Unbiased bases (Hadamards) for 6-level systems: Four ways from Fourier

TL;DR

This paper develops a numerical method to classify and construct mutually unbiased bases (Hadamards) for 6-level quantum systems, addressing a key gap in quantum information theory.

Contribution

It introduces a novel numerical approach to extend the classification of unbiased bases for 6-level systems by adjusting phases within a nullspace, aiding the search for MUBs.

Findings

Extended classification of unbiased bases for 6-level systems.

Numerical method using phase adjustments and Taylor expansion.

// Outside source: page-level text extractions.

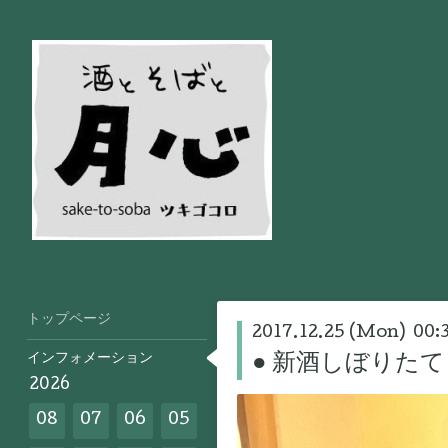
トップページ
2017.12.25 (Mon) 00:
インフォメーション
● 新酒しぼりたて 
2026
08
07
06
05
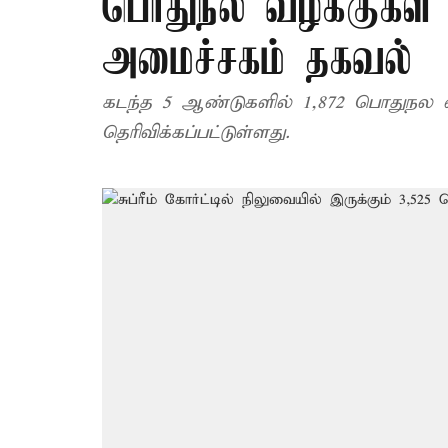
பொதுநல வழக்குகள் 
அமைச்சகம் தகவல்
கடந்த 5 ஆண்டுகளில் 1,872 பொதுநல வழ
தெரிவிக்கப்பட்டுள்ளது.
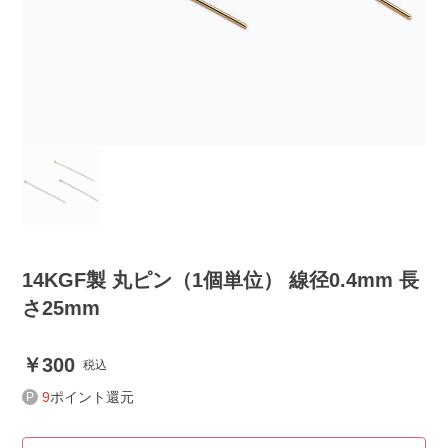
14KGF製 丸ピン（1個単位） 線径0.4mm 長
さ25mm
300
税込
9
ポイント還元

Prescribed a 4-parameter set of Hadamards for N=6.

Abstract

In quantum mechanics some properties are maximally incompatible, such as the position and momentum of a particle or the vertical and horizontal projections of a 2-level spin. Given any definite state of one property the other property is completely random, or unbiased. For N-level systems, the 6-level ones are the smallest for which a tomographically efficient set of N+1 mutually unbiased bases (MUBs) has not been found. To facilitate the search, we numerically extend the classification of unbiased bases, or Hadamards, by incrementally adjusting relative phases in a standard basis. We consider the non-unitarity caused by small adjustments with a second order Taylor expansion, and choose incremental steps within the 4-dimensional nullspace of the curvature. In this way we prescribe a numerical integration of a 4-parameter set of Hadamards of order 6.